EDITORIAL: Speed fines not cutting Bay deaths | Hawkes Bay News | Local News in Hawkes Bay

EDITORIAL: Speed fines not cutting Bay deaths

PAUL TAGGART

Two related news items in recent days make a mockery of the claim that safety, rather than revenue-gathering, is the driving force behind the police's speed-camera drive.

One of the items outlined the fact that Hawke's Bay was top of the Central North Island speed camera hit parade, with more than 20,000 tickets issued in the region last year.

At an average of $150 an infringement, drivers in the province added more than $3 million in fines to Michael Cullen's surplus.

So surely there would be a corresponding improvement in the province's fatality rate for the year?

Yeah, right. Hawke's Bay's road toll for last year was the highest since 1997.

Thirty-seven people died in Hawke's Bay - between Wairoa and Woodville - which is nearly double the 20 recorded deaths for 2004.

So what has gone so horribly wrong?

After a serious of multiple-death crashes the police came up with Operation Saint Christopher, which involved checkpoints gathering cash from motorists who weren't wearing seatbelts.

There is no doubt that not wearing seatbelts and excessive speed causes deaths, but any casual observer will see those causing the accidents, in many cases, are not the people from whom the police speed cameras are harvesting revenue.

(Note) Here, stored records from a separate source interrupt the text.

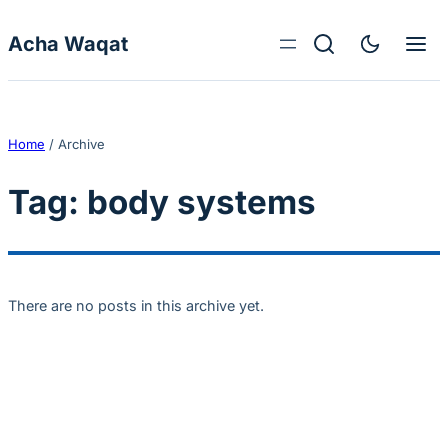
Skip to content
Acha Waqat
Home
/
Archive
Tag:
body systems
There are no posts in this archive yet.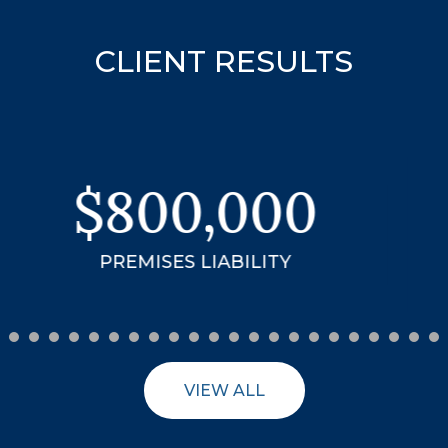
CLIENT RESULTS
$3.99
MILLION
18-WHEELER ACCIDENT
VIEW ALL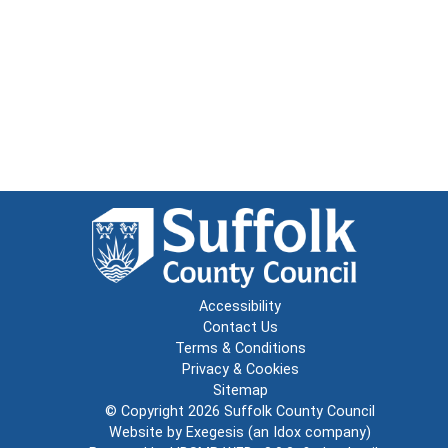
Accessibility
Contact Us
Terms & Conditions
Privacy & Cookies
Sitemap
© Copyright 2026
Suffolk County Council
Website by
Exegesis
(an
Idox
company)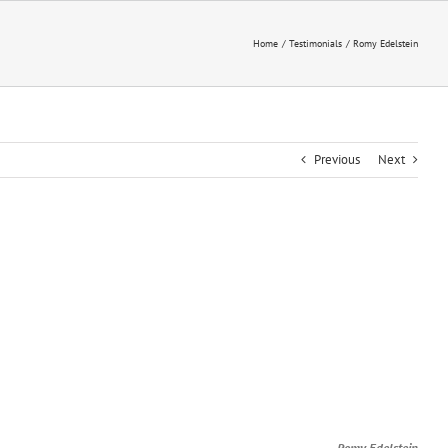
Home
Testimonials
Romy Edelstein
Previous
Next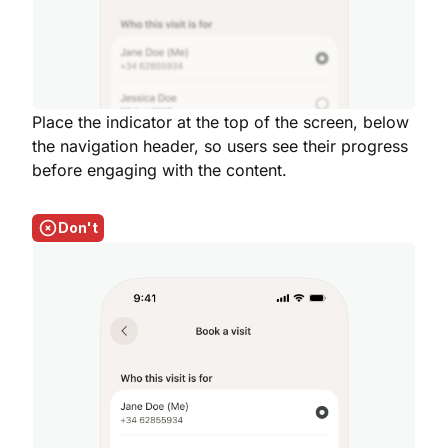
Place the indicator at the top of the screen, below
the navigation header, so users see their progress
before engaging with the content.
Don't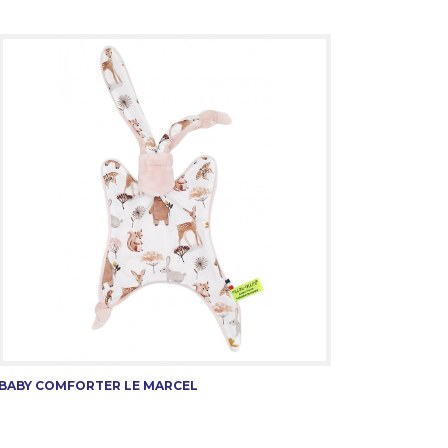
BABY COMFORTER LE MARCEL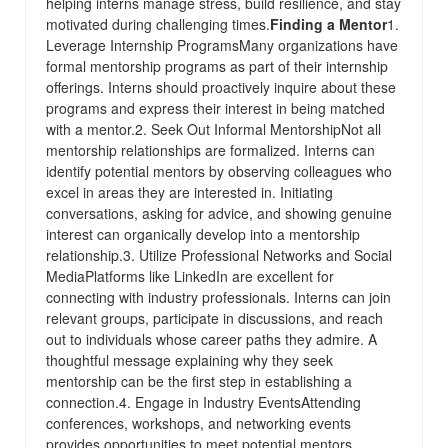
helping interns manage stress, build resilience, and stay
motivated during challenging times.
Finding a Mentor
1.
Leverage Internship ProgramsMany organizations have
formal mentorship programs as part of their internship
offerings. Interns should proactively inquire about these
programs and express their interest in being matched
with a mentor.2. Seek Out Informal MentorshipNot all
mentorship relationships are formalized. Interns can
identify potential mentors by observing colleagues who
excel in areas they are interested in. Initiating
conversations, asking for advice, and showing genuine
interest can organically develop into a mentorship
relationship.3. Utilize Professional Networks and Social
MediaPlatforms like LinkedIn are excellent for
connecting with industry professionals. Interns can join
relevant groups, participate in discussions, and reach
out to individuals whose career paths they admire. A
thoughtful message explaining why they seek
mentorship can be the first step in establishing a
connection.4. Engage in Industry EventsAttending
conferences, workshops, and networking events
provides opportunities to meet potential mentors.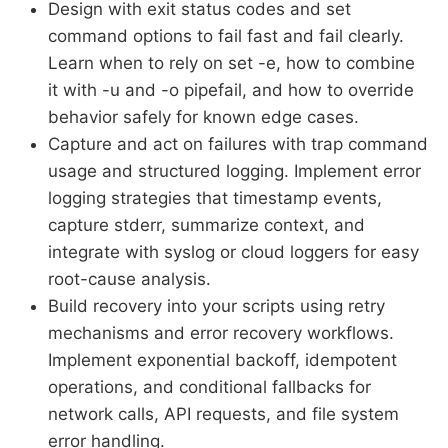
Design with exit status codes and set
command options to fail fast and fail clearly.
Learn when to rely on set -e, how to combine
it with -u and -o pipefail, and how to override
behavior safely for known edge cases.
Capture and act on failures with trap command
usage and structured logging. Implement error
logging strategies that timestamp events,
capture stderr, summarize context, and
integrate with syslog or cloud loggers for easy
root-cause analysis.
Build recovery into your scripts using retry
mechanisms and error recovery workflows.
Implement exponential backoff, idempotent
operations, and conditional fallbacks for
network calls, API requests, and file system
error handling.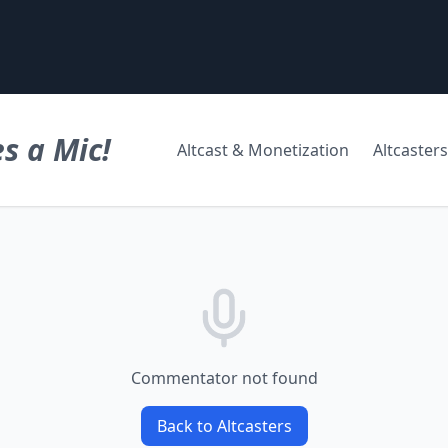
s a Mic!
Altcast & Monetization
Altcasters
Commentator not found
Back to Altcasters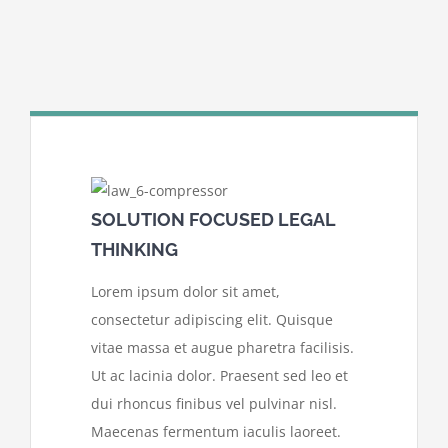
SOLUTION FOCUSED LEGAL
THINKING
Lorem ipsum dolor sit amet,
consectetur adipiscing elit. Quisque
vitae massa et augue pharetra facilisis.
Ut ac lacinia dolor. Praesent sed leo et
dui rhoncus finibus vel pulvinar nisl.
Maecenas fermentum iaculis laoreet.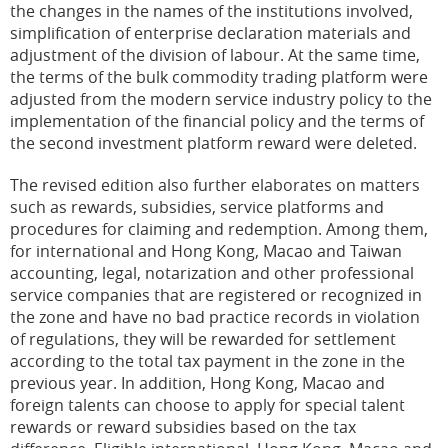
the changes in the names of the institutions involved,
simplification of enterprise declaration materials and
adjustment of the division of labour. At the same time,
the terms of the bulk commodity trading platform were
adjusted from the modern service industry policy to the
implementation of the financial policy and the terms of
the second investment platform reward were deleted.
The revised edition also further elaborates on matters
such as rewards, subsidies, service platforms and
procedures for claiming and redemption. Among them,
for international and Hong Kong, Macao and Taiwan
accounting, legal, notarization and other professional
service companies that are registered or recognized in
the zone and have no bad practice records in violation
of regulations, they will be rewarded for settlement
according to the total tax payment in the zone in the
previous year. In addition, Hong Kong, Macao and
foreign talents can choose to apply for special talent
rewards or reward subsidies based on the tax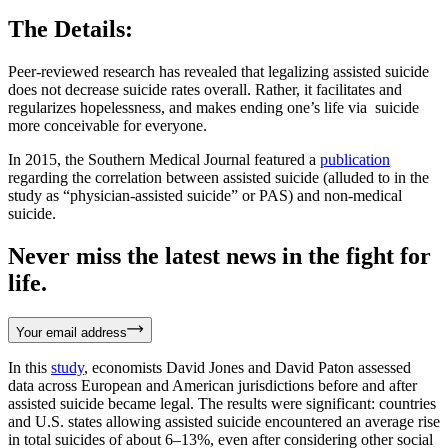
The Details:
Peer-reviewed research has revealed that legalizing assisted suicide
does not decrease suicide rates overall. Rather, it facilitates and
regularizes hopelessness, and makes ending one’s life via suicide
more conceivable for everyone.
In 2015, the Southern Medical Journal featured a
publication
regarding the correlation between assisted suicide (alluded to in the
study as “physician-assisted suicide” or PAS) and non-medical
suicide.
Never miss the latest news in the fight for
life.
Your email address
In this
study
, economists David Jones and David Paton assessed
data across European and American jurisdictions before and after
assisted suicide became legal. The results were significant: countries
and U.S. states allowing assisted suicide encountered an average rise
in total suicides of about 6–13%, even after considering other social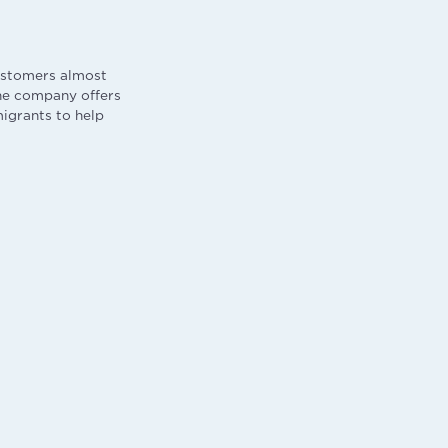
ustomers almost
he company offers
migrants to help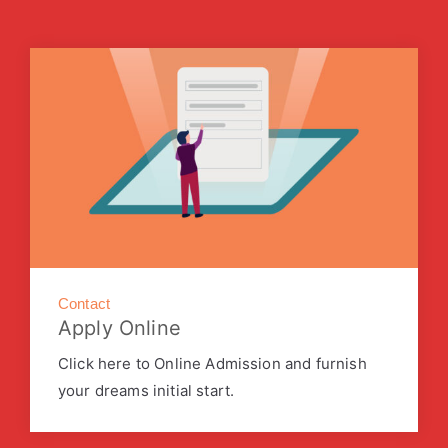
Contact
Apply Online
Click here to Online Admission and furnish
your dreams initial start.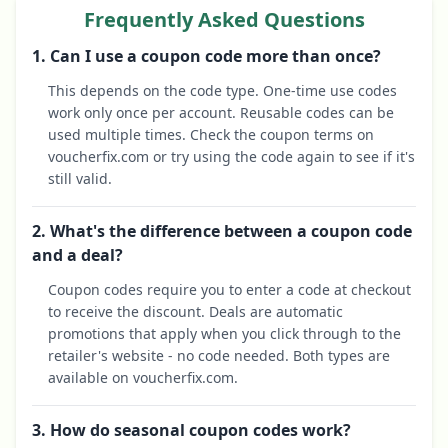
Frequently Asked Questions
1. Can I use a coupon code more than once?
This depends on the code type. One-time use codes
work only once per account. Reusable codes can be
used multiple times. Check the coupon terms on
voucherfix.com or try using the code again to see if it's
still valid.
2. What's the difference between a coupon code
and a deal?
Coupon codes require you to enter a code at checkout
to receive the discount. Deals are automatic
promotions that apply when you click through to the
retailer's website - no code needed. Both types are
available on voucherfix.com.
3. How do seasonal coupon codes work?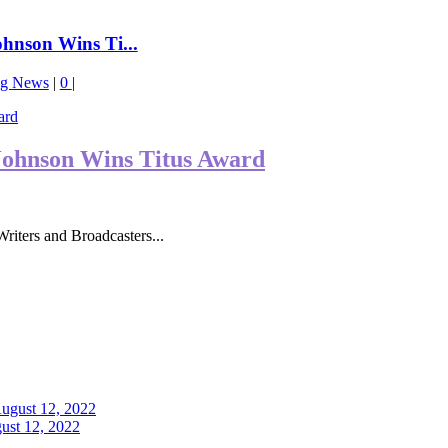
nson Wins Ti...
ng News
|
0
|
ohnson Wins Titus Award
iters and Broadcasters...
ust 12, 2022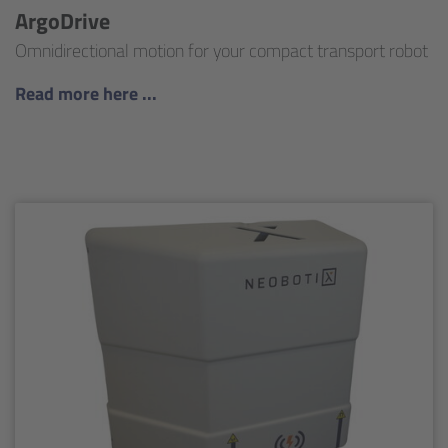
ArgoDrive
Omnidirectional motion for your compact transport robot
Read more here ...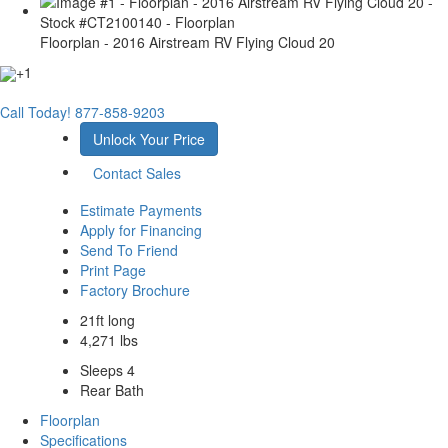
Floorplan - 2016 Airstream RV Flying Cloud 20
+1
Call Today!
877-858-9203
Unlock Your Price
Contact Sales
Estimate Payments
Apply for Financing
Send To Friend
Print Page
Factory Brochure
21ft long
4,271 lbs
Sleeps 4
Rear Bath
Floorplan
Specifications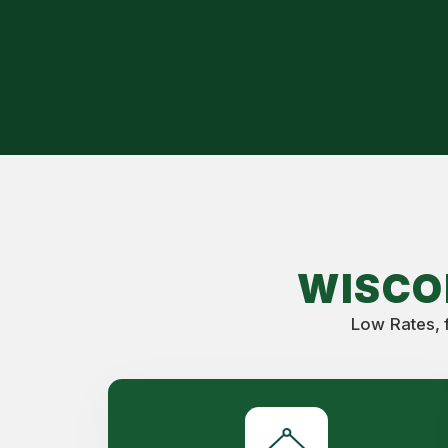
WISCO
Low Rates, 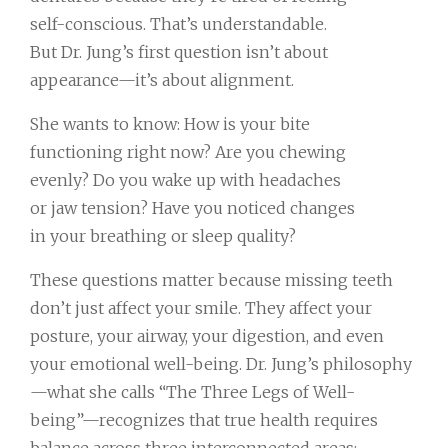
self-conscious. That’s understandable.
But Dr. Jung’s first question isn’t about
appearance—it’s about alignment.
She wants to know: How is your bite
functioning right now? Are you chewing
evenly? Do you wake up with headaches
or jaw tension? Have you noticed changes
in your breathing or sleep quality?
These questions matter because missing teeth
don’t just affect your smile. They affect your
posture, your airway, your digestion, and even
your emotional well-being. Dr. Jung’s philosophy
—what she calls “The Three Legs of Well-
being”—recognizes that true health requires
balance across three interconnected areas: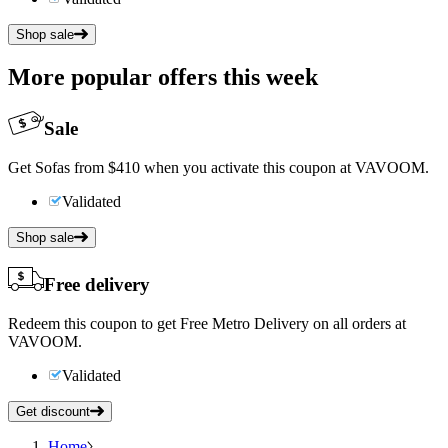
Shop sale
More popular offers this week
Sale
Get Sofas from $410 when you activate this coupon at VAVOOM.
Validated
Shop sale
Free delivery
Redeem this coupon to get Free Metro Delivery on all orders at
VAVOOM.
Validated
Get discount
Home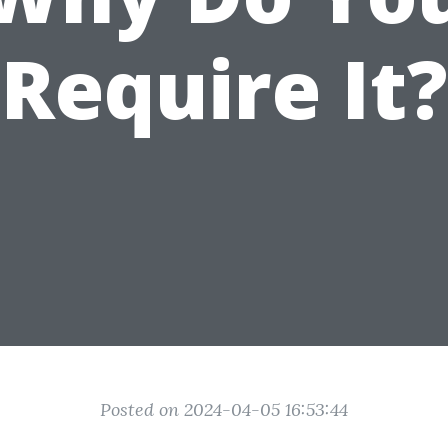
Require It?
Posted on 2024-04-05 16:53:44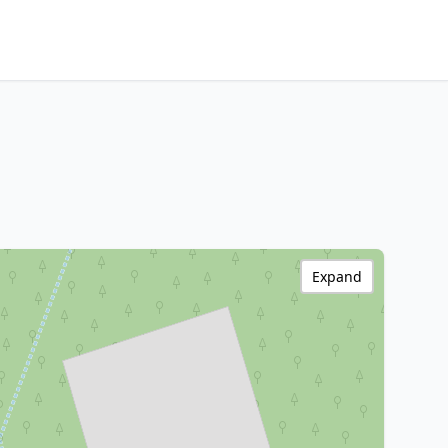
Expand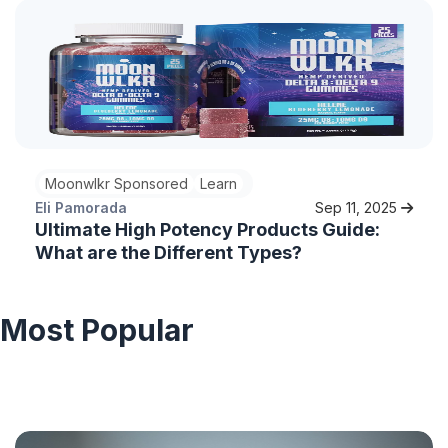
Moonwlkr Sponsored
Learn
Eli Pamorada
Sep 11, 2025
Ultimate High Potency Products Guide:
What are the Different Types?
Most Popular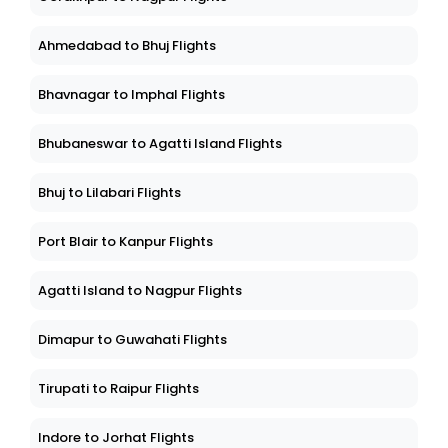
Ahmedabad to Bhuj Flights
Bhavnagar to Imphal Flights
Bhubaneswar to Agatti Island Flights
Bhuj to Lilabari Flights
Port Blair to Kanpur Flights
Agatti Island to Nagpur Flights
Dimapur to Guwahati Flights
Tirupati to Raipur Flights
Indore to Jorhat Flights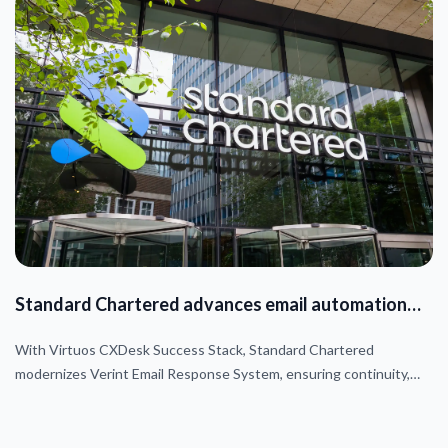
Standard Chartered advances email automation
journey
With Virtuos CXDesk Success Stack, Standard Chartered
modernizes Verint Email Response System, ensuring continuity,
automation, and AWS-based sovereign data compliance.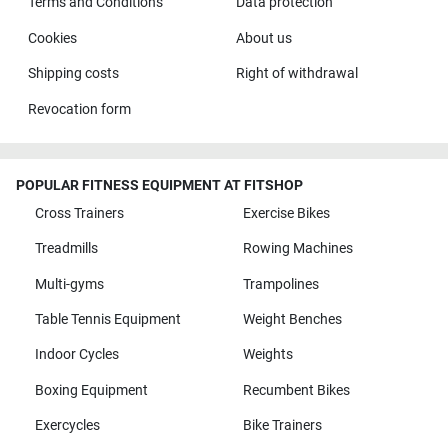
Terms and Conditions
Data protection
Cookies
About us
Shipping costs
Right of withdrawal
Revocation form
POPULAR FITNESS EQUIPMENT AT FITSHOP
Cross Trainers
Exercise Bikes
Treadmills
Rowing Machines
Multi-gyms
Trampolines
Table Tennis Equipment
Weight Benches
Indoor Cycles
Weights
Boxing Equipment
Recumbent Bikes
Exercycles
Bike Trainers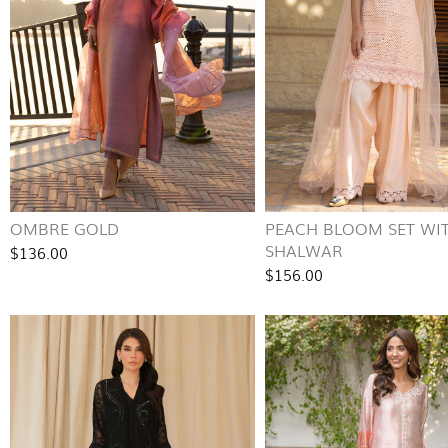
OMBRE GOLD
PEACH BLOOM SET WI
SHALWAR
$136.00
$156.00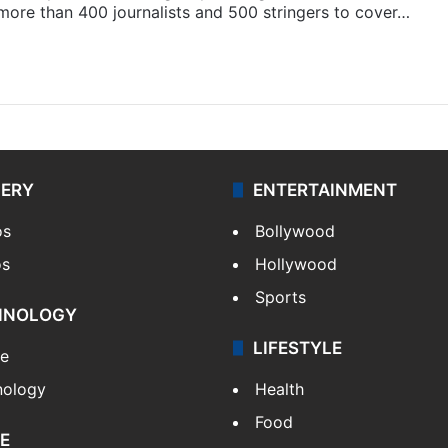
 more than 400 journalists and 500 stringers to cover…
LERY
ENTERTAINMENT
os
Bollywood
os
Hollywood
Sports
HNOLOGY
LIFESTYLE
le
nology
Health
Food
E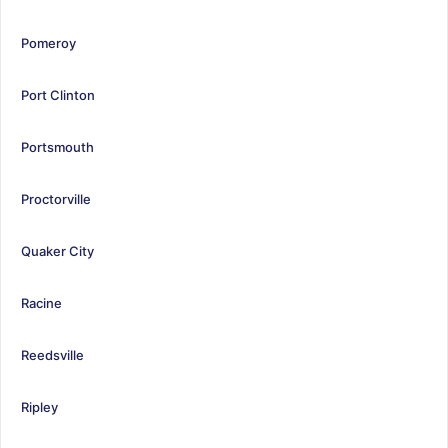
Pomeroy
Port Clinton
Portsmouth
Proctorville
Quaker City
Racine
Reedsville
Ripley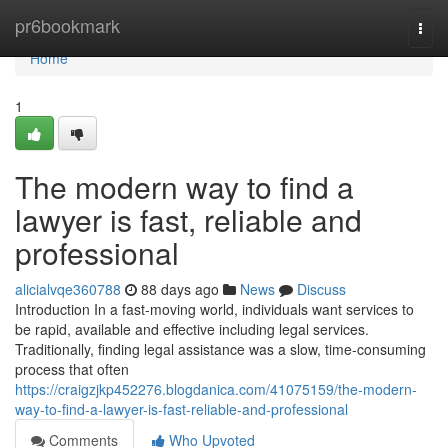
Home
pr6bookmark
Togg
navi
Home
1
The modern way to find a
lawyer is fast, reliable and
professional
alicialvqe360788
88 days ago
News
Discuss
Introduction In a fast-moving world, individuals want services to
be rapid, available and effective including legal services.
Traditionally, finding legal assistance was a slow, time-consuming
process that often
https://craigzjkp452276.blogdanica.com/41075159/the-modern-
way-to-find-a-lawyer-is-fast-reliable-and-professional
Comments
Who Upvoted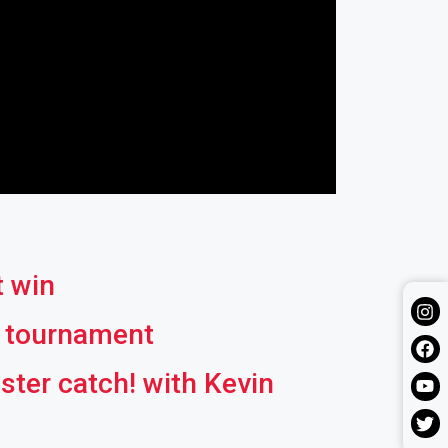
t win
l tournament
ter catch! with Kevin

The statistics can be manipulated to make any number of points, and they often are. For example, 23 percent of the vehicle occupants killed last year were not wearing seatbelts. Therefore 77 percent of those killed were wearing seatbelts. Does that mean it is safer not to wear a seatbelt?

The reality is that a high proportion of teenage boys were among the fatalities last year. They can be seen - and heard - every weekend tearing through our cities in the early hours of the morning. Yet where are the traffic cops? Home in bed.

They come out to boost the State's coffers when holidaymakers are driving safely to Taupo at 111km/h. Then there is a good, regular flow of cars, most being driven safely, but they provide a steady stream of cash. Apart from when they are being driven by police officers, of course, as two-thirds of speed camera fines issued to more than 350 police staff last year were waived.

There is nothing magical about the speed of 100km/h. In Australia and Britain the speed limit is higher and in some countries there is no upper limit as motorists are trusted to drive to the conditions. When roads are dry and empty, that may well be above 100km/h.

An arbitrary limit allows sloppy policing. Officers don't have to determine if there has been dangerous driving, as they just ticket everyone.

But the policy alienates huge segments of the public who, a generation ago, would have been the police's greatest allies.

Is is not dissimilar to the case of the security guard at Sunday's cricket game who, by unnecessarily attempting to stop two women kissing, almost sparked a riot. Common sense is required.

Police officers should be more than robotic control freaks. If senior staff looked at and addressed the issues behind the Bay's terrible toll last year then there would be more officers on the roads at night dealing with boy racers, but without the macho aggression that results in young drivers seeing police officers as the enemy. There would also be fewer than 20,247 speeding tickets issued to our region's motorists, most for relatively minor infringements.